Strategies trees use to overcome seasonal water limitation in an agroforestry system in semiarid West Africa uri icon

abstract

  • Agroforestry parklands, in which annual crops are grown under scattered mature trees, constitute the most prevalent farming system in semiarid West Africa, covering vast areas of land. The most dominant tree species in these systems is Vitellaria paradoxa, an indigenous tree to West Africa. Despite the importance of this tree in the region, no study to our knowledge has examined its sources and patterns of water uptake. In this study, we used oxygen stable isotopes at natural abundance levels to investigate water sources used by V. paradoxa both in the dry and wet season in an agroforestry parkland in Burkina Faso. We found that during the wet season soil moisture was highest near the soil surface (< 10 cm depth), yet during this time V. paradoxa preferentially accessed water from slightly deeper soil depths, obtaining ca. 90% of its water from 10 to 50 cm depth. In contrast, soil moisture in the upper soil layers was significantly lower during the dry season and as a result V. paradoxa shifted to deeper water sources, obtaining ca. 30% of its water from groundwater and ca. 50% from 30 to 600 cm depth. We also found a negative relationship between tree size and the contribution of groundwater during the dry season, whereas during the wet season V. paradoxa predominantly used water near the soil surface regardless of tree size. Knowledge about the sources and patterns of tree water uptake provides crucial information to better understand how trees influence the local water balance.

## Lens distortion estimation data
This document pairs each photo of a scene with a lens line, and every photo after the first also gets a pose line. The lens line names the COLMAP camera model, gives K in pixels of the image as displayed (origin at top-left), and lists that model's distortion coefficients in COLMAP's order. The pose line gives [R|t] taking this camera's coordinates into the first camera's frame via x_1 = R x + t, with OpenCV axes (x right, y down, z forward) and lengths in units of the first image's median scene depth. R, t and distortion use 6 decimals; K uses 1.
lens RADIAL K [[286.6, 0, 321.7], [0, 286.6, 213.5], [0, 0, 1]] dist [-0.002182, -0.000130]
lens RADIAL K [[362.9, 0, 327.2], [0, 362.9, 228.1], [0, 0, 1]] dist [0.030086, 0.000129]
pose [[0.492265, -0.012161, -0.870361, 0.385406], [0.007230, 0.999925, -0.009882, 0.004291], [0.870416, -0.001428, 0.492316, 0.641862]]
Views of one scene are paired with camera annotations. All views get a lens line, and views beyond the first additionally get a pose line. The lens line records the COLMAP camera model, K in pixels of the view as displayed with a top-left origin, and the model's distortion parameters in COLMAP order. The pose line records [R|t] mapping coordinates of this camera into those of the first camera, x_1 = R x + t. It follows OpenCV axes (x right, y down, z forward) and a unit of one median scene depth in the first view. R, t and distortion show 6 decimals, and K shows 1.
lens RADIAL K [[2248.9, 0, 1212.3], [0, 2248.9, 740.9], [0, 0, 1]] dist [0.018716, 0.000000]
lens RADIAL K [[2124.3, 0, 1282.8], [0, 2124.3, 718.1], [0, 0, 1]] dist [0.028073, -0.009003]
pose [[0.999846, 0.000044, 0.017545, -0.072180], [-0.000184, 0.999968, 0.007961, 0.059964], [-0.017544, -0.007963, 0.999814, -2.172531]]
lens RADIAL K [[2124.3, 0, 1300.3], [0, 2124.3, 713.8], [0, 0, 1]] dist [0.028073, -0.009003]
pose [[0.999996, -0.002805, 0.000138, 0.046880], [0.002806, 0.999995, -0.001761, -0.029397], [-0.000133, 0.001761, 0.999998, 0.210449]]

## PROBLEM STATEMENT
Answer these questions from the abstract on tree water sources in West Africa.
(a) Which tree species is the most dominant in the agroforestry parklands?
(b) During the wet season, from what soil depth range did this species obtain about 90% of its water?
(c) During the dry season, about what share of its water came from groundwater?

## RESULT
(a) Vitellaria paradoxa.
(b) From 10 to 50 cm depth.
(c) About 30%.